-- ATIVIDADES PROPOSTAS --
1. Segundo o texto em estudo, em que espaço da escola aconteceu a atividade de dramatização?
2. Repita, sem nenhuma alteração, o trecho do texto em estudo começando em "Passamos agora para" e seguindo até "composta pelos colegas.".

Podemos perceber que, inicialmente, a reconstrução da história se mostrou bem “truncada” e sintética: (A Chapeuzinho estava brincando lá fora e a mamãe dela chamou e falou assim: Chapeuzinho, leva esses doces para sua vovó que ela está doente!). Porém, a partir dos dizeres de cada um ali presente ou assumindo falas dos personagens, a situação foi se desenrolando e a produção oral passou a ganhar maior volume de palavras, de sentidos, de fluência, de detalhes, enfim de significações. As intervenções da professora foram essenciais para o enriquecimento da narrativa. Alternando entre perguntas mais genéricas, como “Já aconteceu isso? Não tem mais nada?” Com outras mais direcionadas, como “A mamãe dela falou alguma coisa pra ela?” vai dando os suportes necessários para que a história seja reconstruída, ponto a ponto.
Outra estratégia utilizada pela professora é a de destacar do conjunto de enunciados proferidos pelas crianças aqueles que serão mais sólidos para a continuidade do enredo, como em “Alguém falou que ela foi pelo caminho o quê?”. Dessa forma, oportunizou que a turma se relacionasse, interagisse e dialogasse, a partir de um conto literário, podendo efetivar níveis de funcionamento psíquico mais robustos e estruturados. Como podemos ver, o esperado, o planejado, estava na situação de recontar coletivamente, na intencionalidade pedagógica de desenvolver a linguagem das crianças como processo integrante da alfabetização numa prática social.
Passamos agora para a materialização de outra situação interessante, envolvendo o conto Chapeuzinho Vermelho, porém com suporte dos elementos não figurativos (os personagens desconstruídos), apoiando a narrativa das crianças: uma dramatização feita por pequenos grupos e dirigida à plateia composta pelos colegas.
Inicialmente, a professora informou às crianças que a proposta de trabalho seria recontarem a história de Chapeuzinho Vermelho por meio de uma representação, em que elas próprias seriam os personagens. Perguntou quem gostaria de participar como primeiro grupo, e as crianças manifestaram interesse em representar o conto para a turma. Tivemos a manifestação de 18 crianças da turma. A professora dividiu-os em grupos de cinco, de acordo com a indicação do personagem que cada um queria representar. Duas crianças participaram de dois grupos. As situações de produção da narrativa de cada grupo se deram em dois dias e em dois momentos distintos da rotina diária. A atividade de dramatização aconteceu na sala de leitura; a professora organizou o espaço imitando o palco e os assentos da plateia de um teatro.

-- DADOS REGISTRADOS --
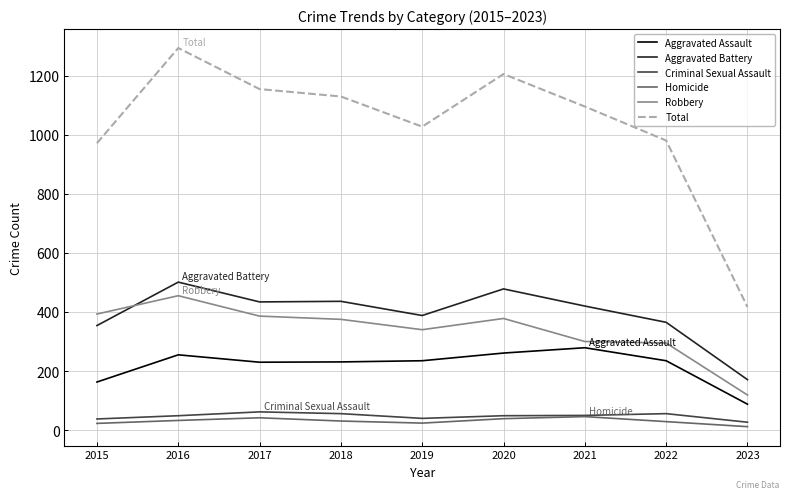

How many lines are shown in the chart?

6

-- RESPOSTAS --
1. Na sala de leitura.

2.
Passamos agora para a materialização de outra situação interessante, envolvendo o conto Chapeuzinho Vermelho, porém com suporte dos elementos não figurativos (os personagens desconstruídos), apoiando a narrativa das crianças: uma dramatização feita por pequenos grupos e dirigida à plateia composta pelos colegas.